Mayor Justin Bibb says Cleveland wants to be the first 15-minute city in North America, introducing the concept during his State of the City speech Wednesday. The urban planning model is not brand new; it first took off in Paris, but has gained in popularity during the pandemic.
"The basic concept of a 15-minute city is this ideal planning framework where human needs and desires are accessible within a 15-minute walk, bicycle ride, or transit trip," Matt Moss, a planner with Cleveland City Planning Commission, explained. "That's really what we're striving for in this new planning model."
Instead of a concrete jungle where people work and separate places where people live, in a so-called 15-minute city, everything is closer.

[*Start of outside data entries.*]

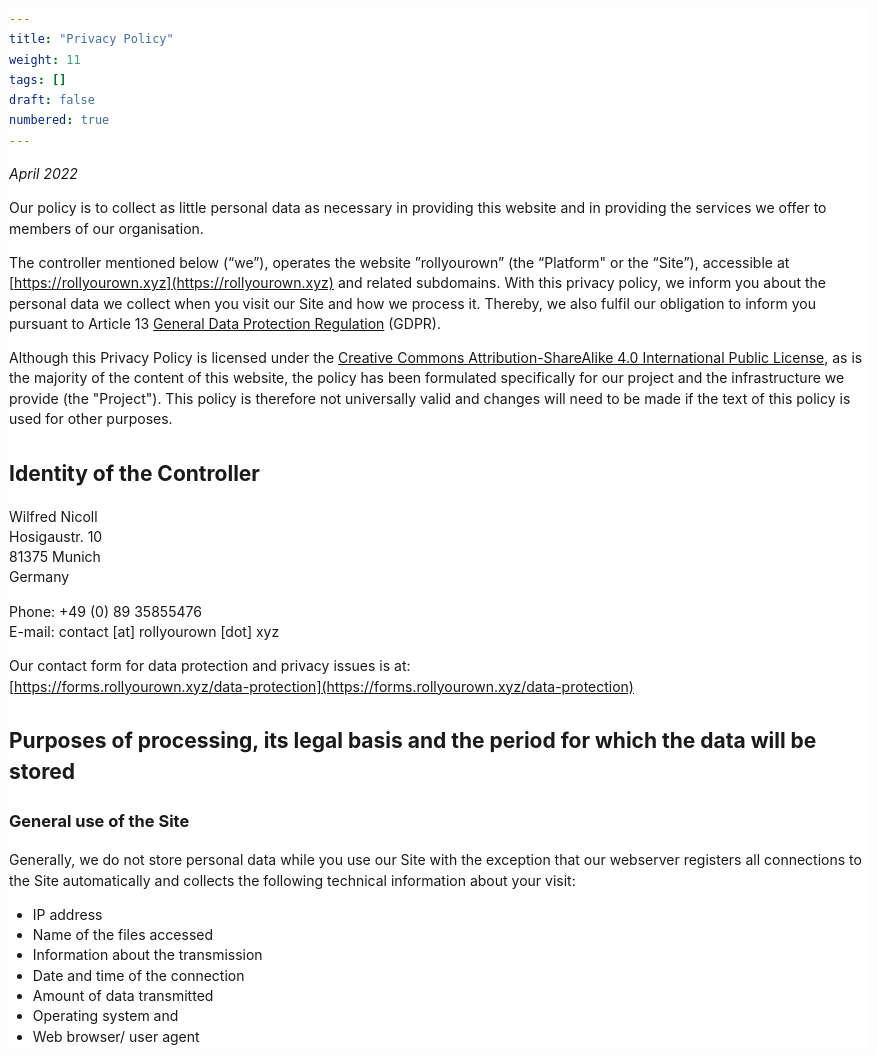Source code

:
 ```yaml
---
title: "Privacy Policy"
weight: 11
tags: []
draft: false
numbered: true
---
```



_April 2022_

Our policy is to collect as little personal data as necessary in providing this website and in providing the services we offer to members of our organisation.



The controller mentioned below (“we”), operates the website ”rollyourown” (the “Platform" or the “Site”), accessible at [https://rollyourown.xyz](https://rollyourown.xyz) and related subdomains. With this privacy policy, we inform you about the personal data we collect when you visit our Site and how we process it. Thereby, we also fulfil our obligation to inform you pursuant to Article 13 [General Data Protection Regulation](https://eur-lex.europa.eu/legal-content/EN/TXT/HTML/?uri=CELEX:32016R0679) (GDPR).

Although this Privacy Policy is licensed under the [Creative Commons Attribution-ShareAlike 4.0 International Public License](https://creativecommons.org/licenses/by-sa/4.0/), as is the majority of the content of this website, the policy has been formulated specifically for our project and the infrastructure we provide (the "Project"). This policy is therefore not universally valid and changes will need to be made if the text of this policy is used for other purposes.

## Identity of the Controller

Wilfred Nicoll\
Hosigaustr. 10\
81375 Munich\
Germany

Phone: +49 (0) 89 35855476\
E-mail: contact [at] rollyourown [dot] xyz

Our contact form for data protection and privacy issues is at:\
[https://forms.rollyourown.xyz/data-protection](https://forms.rollyourown.xyz/data-protection)

## Purposes of processing, its legal basis and the period for which the data will be stored

### General use of the Site

Generally, we do not store personal data while you use our Site with the exception that our webserver registers all connections to the Site automatically and collects the following technical information about your visit:

- IP address
- Name of the files accessed
- Information about the transmission
- Date and time of the connection
- Amount of data transmitted
- Operating system and
- Web browser/ user agent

Moss says it doesn't have to be a dream.
"It's starting out with the city we have now," he said, "and then asking residents how they might want their community to grow or change in ways that, again, make things accessible or provide them with more opportunities to access the things they want to get to in their day to day lives."
First, planners are making a list of what's there in terms of needs and amenities, things like grocery stores, parks, schools, and workplaces. In some neighborhoods, they find it's more quality that's lacking due to busted sidewalks or lack of bike lanes or bus stops. In others, when it comes to green space or food justice, neighborhoods are lacking altogether.
"The problem isn't that, 'We just don't have a store,'" Dr. Darcy Freedman told us. "It's sort of like, 'Well, why don't we have a store?' and we need to dig under and get at the roots of that problem."
Freedman directs the Mary Ann Swetland Center for Environmental Health and is a professor at Case Western Reserve University. Her research has shown addressing nutrition equity can start a strategy of change.
"Unless people have the ability to eat a healthy, nutritious meal every day, I don't know how we can talk about people being prepared to, you know, go into our education systems or get the best job available for them," she said.
Freedman hopes the city can lay out its goals clearly.
"How are we making sure in this 15-minute area that people can meet basic food needs with dignity?" she asked. "How are we making sure in the 15-minute area that there is balance of supply and demand for fresh and healthy food that's affordable, and how are we ensuring in the 15-minute radius that there are opportunities for people to have ownership of food systems work?"
She also urges community members to make sure they're at the table.
"Not just asking, but demanding to say, 'Where is the space for us to inform what this looks like?'" she said. "There should be opportunities for creative ideas and also space to examine existing policies that could be holding us back."
Freedman's team is launching a new study in June called "Nourishing Neighborhoods, Empowering Community," examining how investing in people rather than just infrastructure can transform the food system.
The city says the opportunities for participation are coming, and Moss believes the timing is right with funding from the federal infrastructure bill and other sources available now.
"This will become an important part of that process in terms of engaging residents and understanding, again, what the city looks like now spatially and where we might want it to go," he said.